Anti-Interference Design of High-Voltage Power Supply for Lithography Machines
As the core equipment in semiconductor manufacturing, the stability of the high-voltage power supply in lithography machines directly determines exposure accuracy and chip yield. However, high-voltage power supplies are susceptible to electromagnetic interference (EMI), ground noise, and high-frequency switching noise during operation, leading to output fluctuations or system failures. Thus, anti-interference design requires a comprehensive approach encompassing power architecture, circuit layout, shielding, grounding, and software protection.
1. Power Filtering and Isolation Design
The input stage of a high-voltage power supply requires a multi-stage filtering network:
• AC Filters: Low-pass filters at the power entry point suppress high-frequency noise (e.g., surges, harmonics) from the grid, with feedthrough or three-terminal capacitors minimizing lead inductance.
• DC Decoupling: Post-rectifier parallel dual capacitors (10–100 μF electrolytic + 0.01–0.1 μF ceramic) absorb low-frequency ripple and high-frequency transients.
• Isolation Techniques: Electrostatically shielded transformers with copper foil between primary and secondary windings, single-point grounded to block common-mode noise; optocouplers isolate power and control circuits, eliminating ground loops.
2. Systematic Grounding and Shielding
• Hierarchical Grounding:
• Analog/Digital Ground Separation: Independent ground traces for analog circuits (e.g., voltage regulation) and digital circuits (e.g., PWM controllers), connected via beads or 0Ω resistors at a single point to avoid common-impedance coupling.
• Low-Impedance Grounding: Ground traces ≥2–3 mm wide with mesh layers to reduce impedance; shields, chassis, and safety grounds use short, thick wires (yellow-green) with resistance <4 Ω.
• 3D Shielding:
Enclosed metal shields for high-voltage modules, with local ferrite rings for high-frequency components (e.g., switches); twisted-pair shielded cables suppress radiated noise, with shield layers grounded at both ends.
3. EMC-Optimized PCB Layout
• Layered Stackup: 4+ layer PCBs with dedicated power and ground layers provide low-impedance return paths; high-voltage traces (e.g., switches to transformers) ≤15 mm long, avoiding 90° bends.
• Near-Field Decoupling: 0.1 μF ceramic capacitors placed adjacent to IC power pins, with via-in-pad connections to minimize lead inductance.
• Sensitive Zone Isolation: Clock circuits and oscillators spaced ≥10 mm from high-voltage areas, surrounded by ground traces; digital and high-voltage traces cross vertically to reduce mutual coupling.
4. Software-Hardware Co-Protection
• Watchdog and Monitoring: Hardware watchdogs detect power controller status, triggering resets during anomalies; ADC channels incorporate digital filters (e.g., median + moving average) to suppress transient noise.

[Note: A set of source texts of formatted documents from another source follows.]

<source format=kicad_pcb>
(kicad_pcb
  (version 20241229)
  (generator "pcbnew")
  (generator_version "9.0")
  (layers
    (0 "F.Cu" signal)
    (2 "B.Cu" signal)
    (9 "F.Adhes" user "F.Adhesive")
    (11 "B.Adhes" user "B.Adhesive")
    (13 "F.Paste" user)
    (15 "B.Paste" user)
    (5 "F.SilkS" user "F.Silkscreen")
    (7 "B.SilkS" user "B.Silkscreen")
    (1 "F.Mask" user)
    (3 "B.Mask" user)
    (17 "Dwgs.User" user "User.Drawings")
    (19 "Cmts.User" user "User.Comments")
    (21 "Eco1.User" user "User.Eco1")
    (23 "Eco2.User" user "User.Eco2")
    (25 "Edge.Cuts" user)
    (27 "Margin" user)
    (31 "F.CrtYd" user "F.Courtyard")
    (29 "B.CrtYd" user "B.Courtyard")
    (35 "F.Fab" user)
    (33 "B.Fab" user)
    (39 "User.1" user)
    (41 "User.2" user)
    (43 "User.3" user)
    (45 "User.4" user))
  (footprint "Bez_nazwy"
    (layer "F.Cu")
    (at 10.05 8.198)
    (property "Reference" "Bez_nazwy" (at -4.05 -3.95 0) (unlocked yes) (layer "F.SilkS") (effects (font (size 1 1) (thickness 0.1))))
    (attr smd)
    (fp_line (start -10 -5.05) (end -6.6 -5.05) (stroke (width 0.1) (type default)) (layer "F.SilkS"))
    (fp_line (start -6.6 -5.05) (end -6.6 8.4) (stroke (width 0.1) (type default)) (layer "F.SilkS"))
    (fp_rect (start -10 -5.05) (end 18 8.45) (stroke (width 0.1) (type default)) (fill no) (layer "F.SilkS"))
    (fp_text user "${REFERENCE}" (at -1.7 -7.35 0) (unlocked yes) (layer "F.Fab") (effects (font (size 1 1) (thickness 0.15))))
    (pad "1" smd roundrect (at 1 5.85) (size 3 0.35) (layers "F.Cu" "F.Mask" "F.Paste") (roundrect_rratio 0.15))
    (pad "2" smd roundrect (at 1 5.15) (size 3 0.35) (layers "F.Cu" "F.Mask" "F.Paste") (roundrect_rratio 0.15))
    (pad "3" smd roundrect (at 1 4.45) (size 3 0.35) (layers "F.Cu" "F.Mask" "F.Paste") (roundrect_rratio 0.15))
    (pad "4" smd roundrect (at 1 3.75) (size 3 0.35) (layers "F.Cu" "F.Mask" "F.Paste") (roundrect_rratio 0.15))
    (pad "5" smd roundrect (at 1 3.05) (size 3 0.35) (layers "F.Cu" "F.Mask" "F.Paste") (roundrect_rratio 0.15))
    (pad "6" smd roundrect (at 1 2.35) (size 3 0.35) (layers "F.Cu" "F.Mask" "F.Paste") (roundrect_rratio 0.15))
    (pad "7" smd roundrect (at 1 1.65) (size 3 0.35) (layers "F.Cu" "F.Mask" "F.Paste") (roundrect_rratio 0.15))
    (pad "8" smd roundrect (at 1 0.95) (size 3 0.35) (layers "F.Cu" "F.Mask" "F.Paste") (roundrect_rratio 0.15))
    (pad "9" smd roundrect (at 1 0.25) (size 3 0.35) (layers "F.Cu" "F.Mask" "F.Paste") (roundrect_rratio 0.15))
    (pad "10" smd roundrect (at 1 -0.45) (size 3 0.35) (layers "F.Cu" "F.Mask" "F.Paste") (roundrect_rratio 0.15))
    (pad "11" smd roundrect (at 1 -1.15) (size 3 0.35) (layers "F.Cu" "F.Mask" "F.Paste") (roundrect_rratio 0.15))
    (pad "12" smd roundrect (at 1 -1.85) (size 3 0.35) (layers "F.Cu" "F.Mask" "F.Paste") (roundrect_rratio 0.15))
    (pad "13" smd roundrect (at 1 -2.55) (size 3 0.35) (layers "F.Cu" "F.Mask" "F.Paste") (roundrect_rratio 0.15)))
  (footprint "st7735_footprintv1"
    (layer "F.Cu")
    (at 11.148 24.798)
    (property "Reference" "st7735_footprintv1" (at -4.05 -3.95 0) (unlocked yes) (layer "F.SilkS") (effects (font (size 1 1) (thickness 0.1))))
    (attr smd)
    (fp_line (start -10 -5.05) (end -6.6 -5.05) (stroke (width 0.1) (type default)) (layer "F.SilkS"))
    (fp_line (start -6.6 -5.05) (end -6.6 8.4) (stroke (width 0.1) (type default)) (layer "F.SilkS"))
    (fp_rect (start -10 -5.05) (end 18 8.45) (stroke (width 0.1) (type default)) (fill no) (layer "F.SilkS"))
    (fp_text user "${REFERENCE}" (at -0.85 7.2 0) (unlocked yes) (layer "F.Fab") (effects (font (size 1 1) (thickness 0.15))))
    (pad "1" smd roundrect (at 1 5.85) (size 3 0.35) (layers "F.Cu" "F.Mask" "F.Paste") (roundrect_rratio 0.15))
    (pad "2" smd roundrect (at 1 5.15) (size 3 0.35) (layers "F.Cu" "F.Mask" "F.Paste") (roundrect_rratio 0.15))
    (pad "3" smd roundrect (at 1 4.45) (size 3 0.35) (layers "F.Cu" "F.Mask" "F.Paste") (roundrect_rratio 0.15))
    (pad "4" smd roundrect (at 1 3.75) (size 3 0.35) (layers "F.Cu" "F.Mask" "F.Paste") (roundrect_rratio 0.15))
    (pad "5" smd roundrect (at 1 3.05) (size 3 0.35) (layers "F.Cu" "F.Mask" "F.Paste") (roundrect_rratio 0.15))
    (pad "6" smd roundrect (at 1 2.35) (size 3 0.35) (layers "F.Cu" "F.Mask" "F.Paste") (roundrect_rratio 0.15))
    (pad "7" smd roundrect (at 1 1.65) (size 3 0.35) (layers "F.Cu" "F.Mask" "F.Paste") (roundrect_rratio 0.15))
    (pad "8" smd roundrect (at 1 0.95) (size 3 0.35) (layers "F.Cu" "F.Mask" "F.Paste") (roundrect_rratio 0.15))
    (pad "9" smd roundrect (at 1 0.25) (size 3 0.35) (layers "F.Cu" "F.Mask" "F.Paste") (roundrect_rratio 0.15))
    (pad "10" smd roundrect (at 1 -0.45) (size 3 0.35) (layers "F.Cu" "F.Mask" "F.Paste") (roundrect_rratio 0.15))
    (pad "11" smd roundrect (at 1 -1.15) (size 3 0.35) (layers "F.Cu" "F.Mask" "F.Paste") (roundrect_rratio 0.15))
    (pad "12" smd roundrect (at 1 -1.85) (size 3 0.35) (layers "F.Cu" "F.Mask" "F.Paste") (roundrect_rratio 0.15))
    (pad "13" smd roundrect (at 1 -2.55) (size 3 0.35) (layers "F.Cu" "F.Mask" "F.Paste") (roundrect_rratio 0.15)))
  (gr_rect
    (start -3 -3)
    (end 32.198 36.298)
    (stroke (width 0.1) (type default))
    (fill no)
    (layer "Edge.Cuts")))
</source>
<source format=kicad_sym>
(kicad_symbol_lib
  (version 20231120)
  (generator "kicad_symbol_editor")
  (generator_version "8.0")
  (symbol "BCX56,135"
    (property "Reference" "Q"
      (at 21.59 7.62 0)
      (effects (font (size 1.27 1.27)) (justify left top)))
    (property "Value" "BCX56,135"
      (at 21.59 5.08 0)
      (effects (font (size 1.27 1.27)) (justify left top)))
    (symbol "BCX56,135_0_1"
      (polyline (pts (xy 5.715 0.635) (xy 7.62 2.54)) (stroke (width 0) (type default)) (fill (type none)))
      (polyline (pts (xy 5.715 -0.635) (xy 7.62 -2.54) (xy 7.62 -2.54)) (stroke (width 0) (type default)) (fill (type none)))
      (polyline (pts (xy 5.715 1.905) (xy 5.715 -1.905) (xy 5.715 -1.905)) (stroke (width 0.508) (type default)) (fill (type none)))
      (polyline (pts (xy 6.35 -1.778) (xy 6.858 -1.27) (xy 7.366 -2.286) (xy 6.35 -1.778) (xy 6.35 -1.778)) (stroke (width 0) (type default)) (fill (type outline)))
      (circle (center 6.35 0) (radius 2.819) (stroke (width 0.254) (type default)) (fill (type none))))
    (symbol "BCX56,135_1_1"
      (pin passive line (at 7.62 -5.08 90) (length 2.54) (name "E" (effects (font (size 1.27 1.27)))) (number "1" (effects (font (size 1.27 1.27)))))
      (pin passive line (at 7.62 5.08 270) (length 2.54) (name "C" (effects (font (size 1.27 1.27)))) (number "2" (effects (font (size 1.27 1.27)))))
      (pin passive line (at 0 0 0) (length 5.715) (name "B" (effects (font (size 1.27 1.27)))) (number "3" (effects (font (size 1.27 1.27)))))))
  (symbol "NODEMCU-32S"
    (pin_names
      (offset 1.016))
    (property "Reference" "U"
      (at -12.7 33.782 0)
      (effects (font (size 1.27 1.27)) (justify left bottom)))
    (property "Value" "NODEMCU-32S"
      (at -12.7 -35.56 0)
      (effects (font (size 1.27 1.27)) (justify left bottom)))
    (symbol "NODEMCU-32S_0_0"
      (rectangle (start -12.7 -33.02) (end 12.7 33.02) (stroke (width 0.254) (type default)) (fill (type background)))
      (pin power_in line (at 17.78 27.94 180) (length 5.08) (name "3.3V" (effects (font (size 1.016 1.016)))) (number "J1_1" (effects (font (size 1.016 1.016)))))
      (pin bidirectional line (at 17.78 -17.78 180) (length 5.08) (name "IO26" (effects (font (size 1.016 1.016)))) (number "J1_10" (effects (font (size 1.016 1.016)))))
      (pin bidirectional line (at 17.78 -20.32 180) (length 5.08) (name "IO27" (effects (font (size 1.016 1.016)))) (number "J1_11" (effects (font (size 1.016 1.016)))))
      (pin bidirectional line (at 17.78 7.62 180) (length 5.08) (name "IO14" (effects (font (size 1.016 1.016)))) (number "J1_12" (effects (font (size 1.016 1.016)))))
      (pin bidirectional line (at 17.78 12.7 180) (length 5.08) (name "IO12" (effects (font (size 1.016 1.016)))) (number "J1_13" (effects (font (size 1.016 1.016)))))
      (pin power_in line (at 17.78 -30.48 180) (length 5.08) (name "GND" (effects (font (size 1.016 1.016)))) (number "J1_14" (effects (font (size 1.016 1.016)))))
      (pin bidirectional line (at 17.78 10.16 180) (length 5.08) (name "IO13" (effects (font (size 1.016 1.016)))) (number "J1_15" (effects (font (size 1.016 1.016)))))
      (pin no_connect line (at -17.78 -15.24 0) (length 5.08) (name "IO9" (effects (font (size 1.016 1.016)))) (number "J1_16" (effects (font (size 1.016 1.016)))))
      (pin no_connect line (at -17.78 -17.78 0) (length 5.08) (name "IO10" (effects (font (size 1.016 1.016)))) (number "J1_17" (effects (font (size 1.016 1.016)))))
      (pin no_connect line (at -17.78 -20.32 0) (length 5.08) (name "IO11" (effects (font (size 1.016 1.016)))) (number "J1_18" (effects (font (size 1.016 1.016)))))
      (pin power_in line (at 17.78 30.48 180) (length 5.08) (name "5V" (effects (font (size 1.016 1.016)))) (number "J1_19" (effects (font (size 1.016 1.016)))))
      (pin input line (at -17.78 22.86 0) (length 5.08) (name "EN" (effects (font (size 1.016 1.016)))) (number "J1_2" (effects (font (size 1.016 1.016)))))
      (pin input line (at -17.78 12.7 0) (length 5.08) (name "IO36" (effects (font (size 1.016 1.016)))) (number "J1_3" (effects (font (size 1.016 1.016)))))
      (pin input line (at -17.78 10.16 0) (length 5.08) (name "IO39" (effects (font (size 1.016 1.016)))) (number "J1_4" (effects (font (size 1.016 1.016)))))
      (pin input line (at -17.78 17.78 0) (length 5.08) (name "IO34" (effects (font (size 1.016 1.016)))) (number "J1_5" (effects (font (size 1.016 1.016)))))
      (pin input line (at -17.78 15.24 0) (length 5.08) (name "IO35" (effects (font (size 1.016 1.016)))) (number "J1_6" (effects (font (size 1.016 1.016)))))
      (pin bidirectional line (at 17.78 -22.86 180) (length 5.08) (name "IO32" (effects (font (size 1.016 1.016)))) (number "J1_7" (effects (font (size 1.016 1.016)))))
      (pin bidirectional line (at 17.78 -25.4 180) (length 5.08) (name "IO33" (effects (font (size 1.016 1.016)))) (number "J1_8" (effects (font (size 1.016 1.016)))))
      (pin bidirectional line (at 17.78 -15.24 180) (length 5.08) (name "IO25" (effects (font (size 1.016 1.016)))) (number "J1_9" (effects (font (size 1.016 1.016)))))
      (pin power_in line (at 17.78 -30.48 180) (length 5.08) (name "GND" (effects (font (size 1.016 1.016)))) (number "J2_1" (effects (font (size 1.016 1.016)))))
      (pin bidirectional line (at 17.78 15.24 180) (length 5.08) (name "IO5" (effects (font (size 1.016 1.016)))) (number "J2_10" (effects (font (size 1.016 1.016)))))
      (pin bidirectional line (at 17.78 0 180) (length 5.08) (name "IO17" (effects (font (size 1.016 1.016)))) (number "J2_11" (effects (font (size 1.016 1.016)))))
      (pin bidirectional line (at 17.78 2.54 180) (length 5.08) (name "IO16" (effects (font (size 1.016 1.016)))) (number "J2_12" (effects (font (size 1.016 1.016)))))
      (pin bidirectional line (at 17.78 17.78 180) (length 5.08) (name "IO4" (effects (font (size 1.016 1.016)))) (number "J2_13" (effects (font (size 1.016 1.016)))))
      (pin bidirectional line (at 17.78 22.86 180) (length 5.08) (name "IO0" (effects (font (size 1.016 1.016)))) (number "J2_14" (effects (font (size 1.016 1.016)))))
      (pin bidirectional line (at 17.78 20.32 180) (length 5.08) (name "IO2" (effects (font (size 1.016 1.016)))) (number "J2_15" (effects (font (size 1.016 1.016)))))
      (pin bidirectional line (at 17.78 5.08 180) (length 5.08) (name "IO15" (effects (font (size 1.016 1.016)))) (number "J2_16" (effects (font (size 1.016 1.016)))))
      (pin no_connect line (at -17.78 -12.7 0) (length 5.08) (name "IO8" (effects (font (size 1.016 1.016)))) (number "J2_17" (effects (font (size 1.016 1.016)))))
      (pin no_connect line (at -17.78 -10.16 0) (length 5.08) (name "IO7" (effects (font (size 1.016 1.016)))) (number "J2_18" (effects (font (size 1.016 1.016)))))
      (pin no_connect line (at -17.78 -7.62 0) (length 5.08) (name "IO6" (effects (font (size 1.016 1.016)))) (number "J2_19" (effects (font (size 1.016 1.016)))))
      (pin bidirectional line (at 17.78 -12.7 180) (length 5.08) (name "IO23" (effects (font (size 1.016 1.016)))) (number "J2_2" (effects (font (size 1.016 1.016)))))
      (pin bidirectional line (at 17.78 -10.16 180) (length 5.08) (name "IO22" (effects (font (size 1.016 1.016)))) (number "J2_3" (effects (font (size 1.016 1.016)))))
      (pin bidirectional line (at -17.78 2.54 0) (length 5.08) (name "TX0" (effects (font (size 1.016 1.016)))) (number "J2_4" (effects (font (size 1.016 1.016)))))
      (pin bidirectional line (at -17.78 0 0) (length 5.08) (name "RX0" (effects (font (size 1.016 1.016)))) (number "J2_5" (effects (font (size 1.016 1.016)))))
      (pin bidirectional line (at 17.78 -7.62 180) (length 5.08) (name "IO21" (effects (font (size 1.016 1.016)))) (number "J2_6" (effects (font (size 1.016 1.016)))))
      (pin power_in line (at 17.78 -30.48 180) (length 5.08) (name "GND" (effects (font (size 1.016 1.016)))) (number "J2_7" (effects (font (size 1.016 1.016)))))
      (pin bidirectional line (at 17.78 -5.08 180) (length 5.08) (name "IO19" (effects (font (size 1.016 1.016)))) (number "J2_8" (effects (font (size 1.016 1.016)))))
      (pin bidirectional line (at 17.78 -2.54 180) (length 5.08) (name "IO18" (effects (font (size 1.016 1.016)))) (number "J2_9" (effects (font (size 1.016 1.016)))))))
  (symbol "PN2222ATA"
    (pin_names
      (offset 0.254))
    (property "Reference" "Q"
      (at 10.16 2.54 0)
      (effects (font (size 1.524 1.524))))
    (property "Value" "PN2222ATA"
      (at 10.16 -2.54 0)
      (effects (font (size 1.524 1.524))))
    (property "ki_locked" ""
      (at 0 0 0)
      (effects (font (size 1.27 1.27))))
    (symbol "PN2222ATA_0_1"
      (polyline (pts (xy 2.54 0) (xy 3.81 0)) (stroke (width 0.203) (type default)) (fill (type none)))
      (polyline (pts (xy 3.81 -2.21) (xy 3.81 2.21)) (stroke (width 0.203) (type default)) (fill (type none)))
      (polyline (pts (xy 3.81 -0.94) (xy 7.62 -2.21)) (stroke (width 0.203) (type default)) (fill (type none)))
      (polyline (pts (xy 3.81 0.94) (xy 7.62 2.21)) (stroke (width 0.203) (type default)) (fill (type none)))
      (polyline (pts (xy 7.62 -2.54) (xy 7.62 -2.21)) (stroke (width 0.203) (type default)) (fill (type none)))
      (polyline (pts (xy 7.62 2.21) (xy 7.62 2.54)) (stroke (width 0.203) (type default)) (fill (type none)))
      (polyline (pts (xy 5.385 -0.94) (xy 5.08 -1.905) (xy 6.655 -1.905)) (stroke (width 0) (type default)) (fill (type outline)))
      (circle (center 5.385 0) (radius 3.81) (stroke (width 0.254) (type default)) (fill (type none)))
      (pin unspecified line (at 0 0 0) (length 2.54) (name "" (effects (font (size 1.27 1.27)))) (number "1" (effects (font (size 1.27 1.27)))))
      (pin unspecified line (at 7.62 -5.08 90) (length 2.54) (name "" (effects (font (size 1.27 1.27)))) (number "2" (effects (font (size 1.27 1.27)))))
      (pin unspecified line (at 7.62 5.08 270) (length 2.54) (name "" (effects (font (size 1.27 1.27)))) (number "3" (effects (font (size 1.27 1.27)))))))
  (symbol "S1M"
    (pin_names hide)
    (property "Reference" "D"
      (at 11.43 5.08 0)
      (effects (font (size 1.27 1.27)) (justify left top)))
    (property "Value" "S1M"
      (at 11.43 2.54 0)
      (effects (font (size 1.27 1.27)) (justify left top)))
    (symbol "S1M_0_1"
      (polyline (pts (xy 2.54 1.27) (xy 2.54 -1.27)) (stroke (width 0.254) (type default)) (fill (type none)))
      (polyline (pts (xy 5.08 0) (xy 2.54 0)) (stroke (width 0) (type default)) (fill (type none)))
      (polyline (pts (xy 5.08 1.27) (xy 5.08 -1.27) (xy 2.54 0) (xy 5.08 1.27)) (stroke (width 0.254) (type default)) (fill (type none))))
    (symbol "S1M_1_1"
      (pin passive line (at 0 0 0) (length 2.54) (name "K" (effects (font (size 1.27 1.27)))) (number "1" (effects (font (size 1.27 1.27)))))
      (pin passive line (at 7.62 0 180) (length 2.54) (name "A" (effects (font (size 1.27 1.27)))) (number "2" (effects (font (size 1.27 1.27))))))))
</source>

• Logic Verification and Redundancy: Critical commands (e.g., exposure triggers) use triple modular redundancy; communication protocols add CRC checks and retransmission to prevent data corruption.
Conclusion
The anti-interference design of high-voltage power supplies for lithography machines requires a four-tier defense of isolation-filtering-shielding-grounding, supported by multi-layer PCB layouts and software fault tolerance. As lithography precision advances to nanometer levels, future research must focus on active high-frequency magnetic field cancellation and wide-bandgap semiconductor devices (e.g., SiC) to address EMI challenges at higher power densities.